Driver has no feedback option, so the current position is calculated from commands sent only. To ensure that current steps sent match the real position, the driver performs a reset routine: the driver makes a half cycle forward, then full cycle back. If drive will reach end-stop in this case, it will skip steps. This method guarantees that drive movement will end up at position 0. You can observe similar routine in real car dashboard for some models.

Disadvantage of this method is that the motor has to reach the end-stop and bounce there. You can avoid this by saving last commanded position in the external memory and use last known position for advanced homing routine.

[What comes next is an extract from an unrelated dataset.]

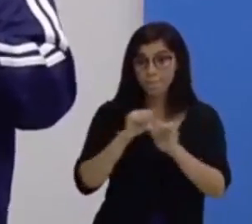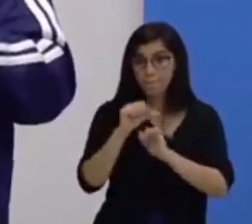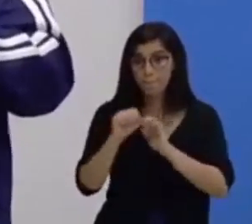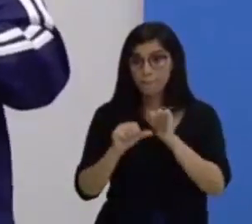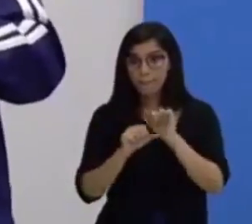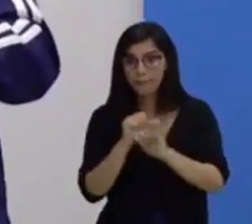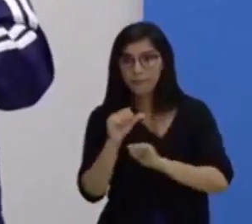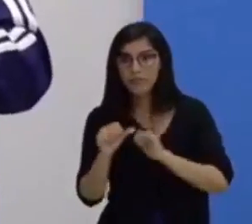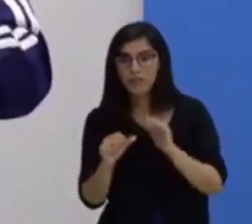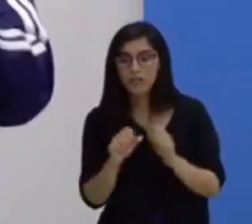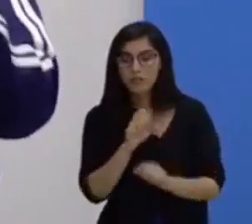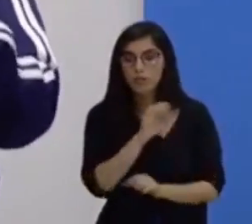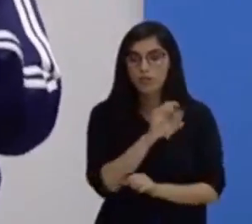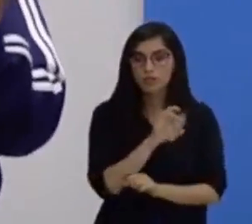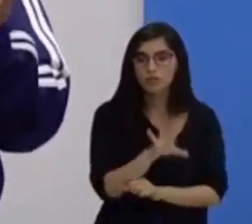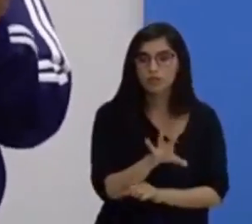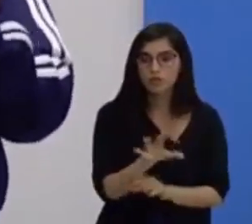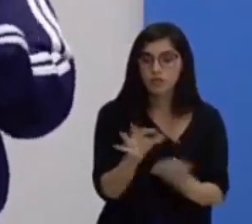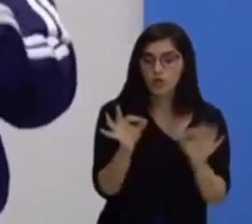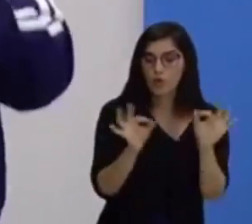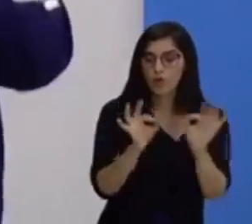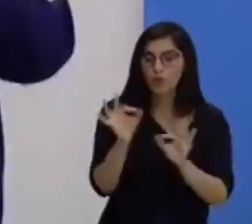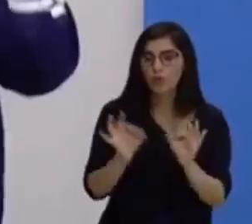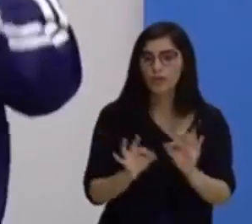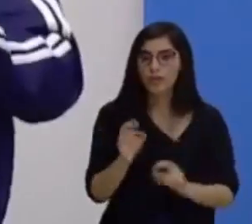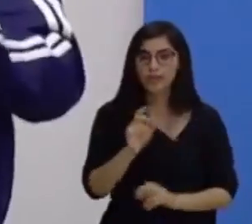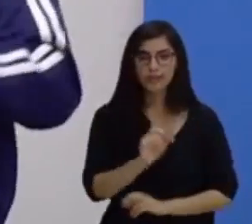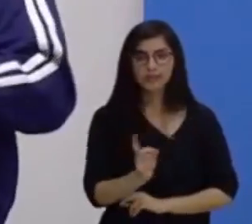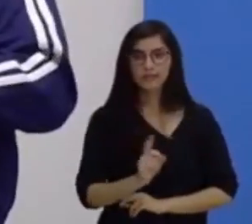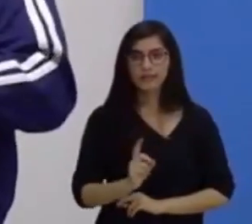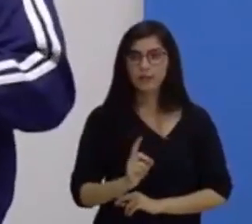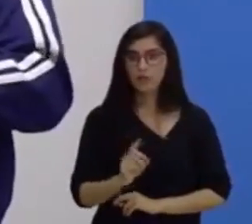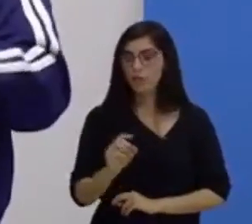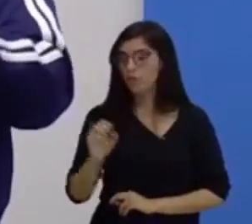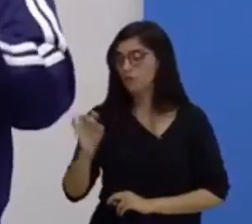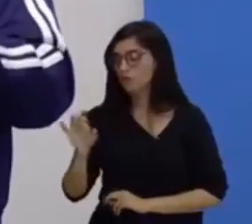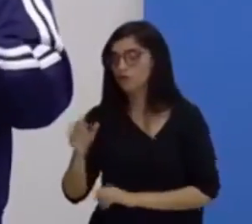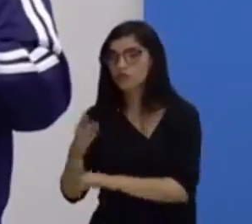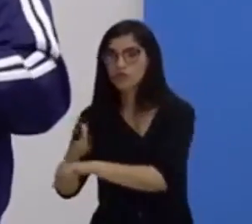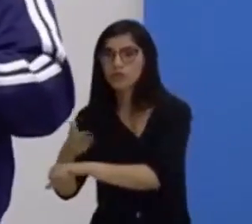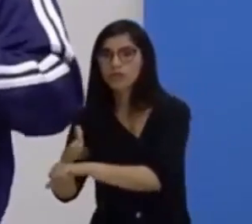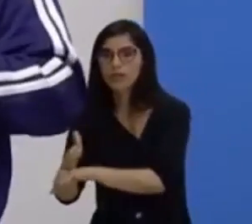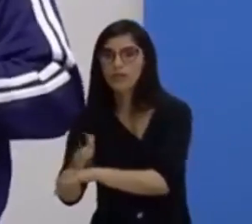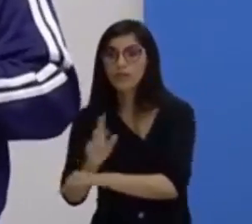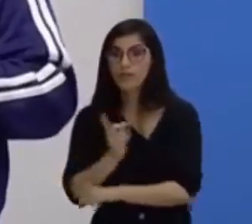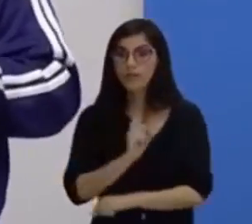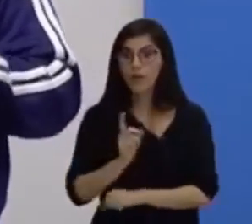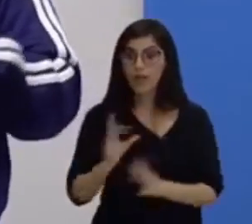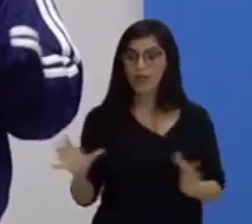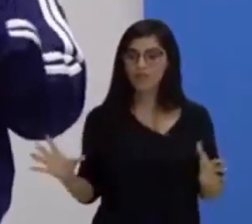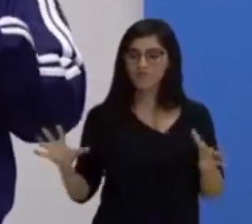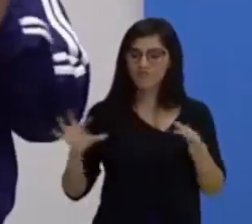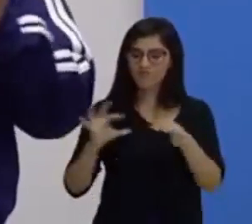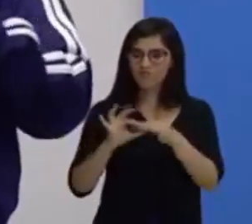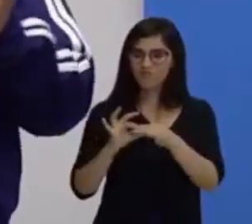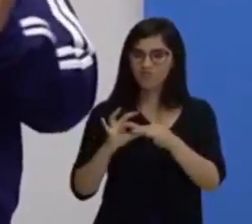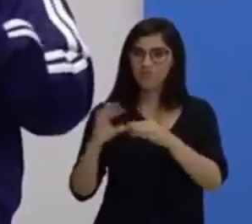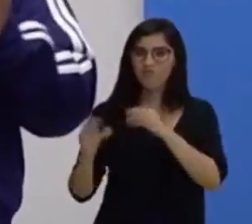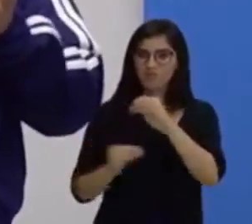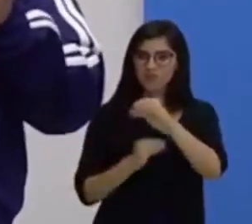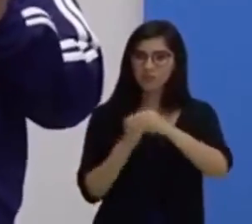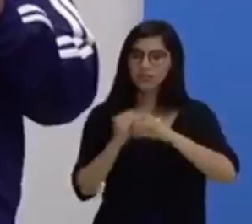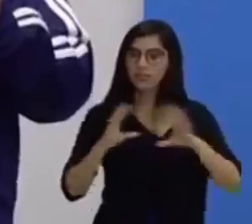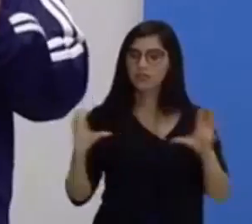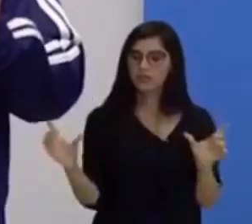ela não é apenas coordenativa e muito menos só condicional, só condicionante. Ela tem as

The GaugeZero command has an optional argument, where you can pass the last saved position. If this position matches real hardware position, drive will perform full homing without end-stop bounce. This requires disabling default homing by setting:

#define VID6608_RESET_ON_INIT false

and managing external memory to track all commands and restore it on startup.

Here is example for save / restore method into FRAM MB85RC04V I²C memory using Berry Script:

# Connect and prepare i2c FRAM MB85RC04V
var fram_addr = 0x50
var wire = tasmota.wire_scan(fram_addr)
# Address in FRAM to store last gauge position
var addr_pos = 0x0000
# Check initialization
if !wire
   print("FRAM not found")
end
# Function to write FRAM memory, 2 bytes
def fram_write_u16(addr, data)
 if !wire
  return 0
 end
 # Split address and data into two bytes
 var addr_hi = (addr >> 8) & 0x7F
 var addr_lo = addr & 0xFF
 var data_hi = (data >> 8)
 var data_lo = data & 0xFF
 # ---------------- WRITE ----------------
 wire._begin_transmission(fram_addr)
 wire._write(addr_hi)
 wire._write(addr_lo)
 wire._write(data_hi)
 wire._write(data_lo)
 wire._end_transmission(true)
end
# Function to read FRAM memory, 2 bytes
def fram_read_u16(addr)
 if !wire
  return 0
 end
 # Split address and data into two bytes
 var addr_hi = (addr >> 8) & 0x7F
 var addr_lo = addr & 0xFF
 # ---------------- READ ----------------
 wire._begin_transmission(fram_addr)
 wire._write(addr_hi)
 wire._write(addr_lo)
 wire._end_transmission(true)
 wire._request_from(fram_addr, 2)
 var value_hi = wire._read()
 var value_lo = wire._read()
 var value = (value_hi << 8) | value_lo
 return value
end
# Read last gauge position from FRAM
var last_gauge_pos = fram_read_u16(addr_pos)
if last_gauge_pos
 print("FRAM gauge pos read:", last_gauge_pos)
end
# Call Reset option from saved position, and save zero
tasmota.cmd("GaugeZero " + str(last_gauge_pos))
fram_write_u16(addr_pos, 0)
# Function to update Gauge position on CO2 change
def co2_update(value, trigger)
 var drivePos = 180 + ((int(value) - 400) * 2)
 if last_gauge_pos != drivePos
  tasmota.cmd("GaugeSet " + str(drivePos))
  last_gauge_pos = drivePos
  # Save current position into FRAM
  fram_write_u16(addr_pos, int(drivePos))
 end
end
# Add rule to monitor CO2 changes
tasmota.add_rule("S8#CarbonDioxide", co2_update)

This script reads commands from the CO2 sensor, saves them in FRAM, and commands the drive to display them. On startup, last value is read back from FRAM memory and used as argument for GaugeZero to perform calibrated homing operation.

Example FRAM memory is fast and has a minimum 10¹² write operations capacity, which allows a minimum of 31 years of non-stop operation with 1 write per second ratio. You can use other methods as well (i.e. Microchip 74L04: EERAM with flash backup).

Remember that using on-board Flash directly is not safe, due to limited write count and because external power-loss detection circuits are required.